Сбив черную пилотку с золотым крабом на затылок, в темно-синей рабочей куртке, он сидел неподвижно на вращающемся стульчике, следил за приборами. В таком испытательном походе все надо тщательно анализировать, лодка ведь экспериментальная. Его занимал вопрос: а что сейчас делает и что думает капитан-лейтенант Полотеев — командир дивизиона движения, — доволен ли он его, Горчилова, работой?

Алексей Горчилов пока боялся признаться себе в в том, что завидует Полотееву, что желает быть таким же уверенным и строгим, как Полотеев, желает быть замеченным и отмеченным им. И если уж говорить все, хочет (пускай не сейчас, а со временем) стать вместо него командиром дивизиона движения.

В реакторную выгородку он заглядывал часто через толстое, надежно защищающее стекло иллюминатора. Он знал схему, которую заучил и зрительно запомнил еще в училище. Но живой, настоящий реактор выглядел по-другому, не похоже на схему, и вызывал иные, более реальные чувства. В помещении, которое напоминало собой не выгородку в отсеке лодки, а скорее научную лабораторию, стены и подволок, и палуба покрыты яркими цинковыми белилами. Мягко льющийся матовый свет, стерильная чистота, оглушающая тишина, множество труб и шлангов, отходящих от реакторного котла, — все создавало впечатление чего-то неземного, таинственного, будто ты находишься вовсе не на подводном корабле, а где-то в космическом вакууме, на диковинном звездолете. Ему казалось, что через толстые защитные стены реакторного котла он наяву видел длинные трубки, видел стержни, которыми по команде из пульта управления можно манипулировать.

Порой думалось, что все устройство, по сути своей, так просто, как тележное колесо: и перегретая вода, и пар, врывающийся в турбины… Но мысль о простоте была не постоянной, часто нарушалась сомнениями.

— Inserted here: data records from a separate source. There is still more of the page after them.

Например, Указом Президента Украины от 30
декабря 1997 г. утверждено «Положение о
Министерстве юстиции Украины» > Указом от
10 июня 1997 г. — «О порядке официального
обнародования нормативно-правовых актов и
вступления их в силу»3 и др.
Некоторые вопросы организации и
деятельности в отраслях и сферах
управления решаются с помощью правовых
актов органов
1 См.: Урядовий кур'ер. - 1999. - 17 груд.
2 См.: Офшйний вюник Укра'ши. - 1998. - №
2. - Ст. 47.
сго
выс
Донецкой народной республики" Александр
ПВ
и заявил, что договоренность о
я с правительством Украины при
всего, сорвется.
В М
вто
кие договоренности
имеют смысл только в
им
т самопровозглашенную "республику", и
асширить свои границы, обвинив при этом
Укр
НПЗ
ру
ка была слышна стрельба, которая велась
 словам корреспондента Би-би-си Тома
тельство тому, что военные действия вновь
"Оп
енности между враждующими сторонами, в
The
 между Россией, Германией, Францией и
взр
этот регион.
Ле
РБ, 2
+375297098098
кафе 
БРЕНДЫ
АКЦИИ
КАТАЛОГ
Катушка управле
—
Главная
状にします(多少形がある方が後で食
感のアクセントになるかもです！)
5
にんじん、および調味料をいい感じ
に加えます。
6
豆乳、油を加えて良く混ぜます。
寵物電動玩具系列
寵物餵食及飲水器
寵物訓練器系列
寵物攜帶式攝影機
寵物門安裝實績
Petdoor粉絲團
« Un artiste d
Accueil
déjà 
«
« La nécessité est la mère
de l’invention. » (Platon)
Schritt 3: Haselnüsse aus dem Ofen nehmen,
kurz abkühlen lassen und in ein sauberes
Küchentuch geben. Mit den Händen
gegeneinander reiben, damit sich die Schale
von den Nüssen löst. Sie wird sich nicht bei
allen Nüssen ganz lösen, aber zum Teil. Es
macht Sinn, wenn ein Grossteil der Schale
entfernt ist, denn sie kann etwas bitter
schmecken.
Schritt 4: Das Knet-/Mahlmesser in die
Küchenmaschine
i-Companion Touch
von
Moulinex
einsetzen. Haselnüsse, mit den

В самом начале, когда впервые знакомился с реактором, считал нерациональным такое устройство. Считал, можно нейтрализовать радиацию каким-то иным способом, чтобы сохранить огромное количество энергии.

Нет, пока ты не вечный двигатель, думал временами о реакторе. Вот если бы выделяемая энергия прямо превращалась в электрическую и двигала вал с гребными винтами, тогда бы все выглядело целесообразнее. В момент таких размышлений приходил к выводу, что атомному реактору до простоты и естественности тележного колеса еще очень далеко.

Однажды завел об этом речь с командиром дивизиона Полотеевым.

Они сидели в кают-компании у стола, за шахматной доской. Полотеев расположился на диване, обтянутом искусственной кожей, Алексей Горчилов на приставном стульчике, наискосок от него.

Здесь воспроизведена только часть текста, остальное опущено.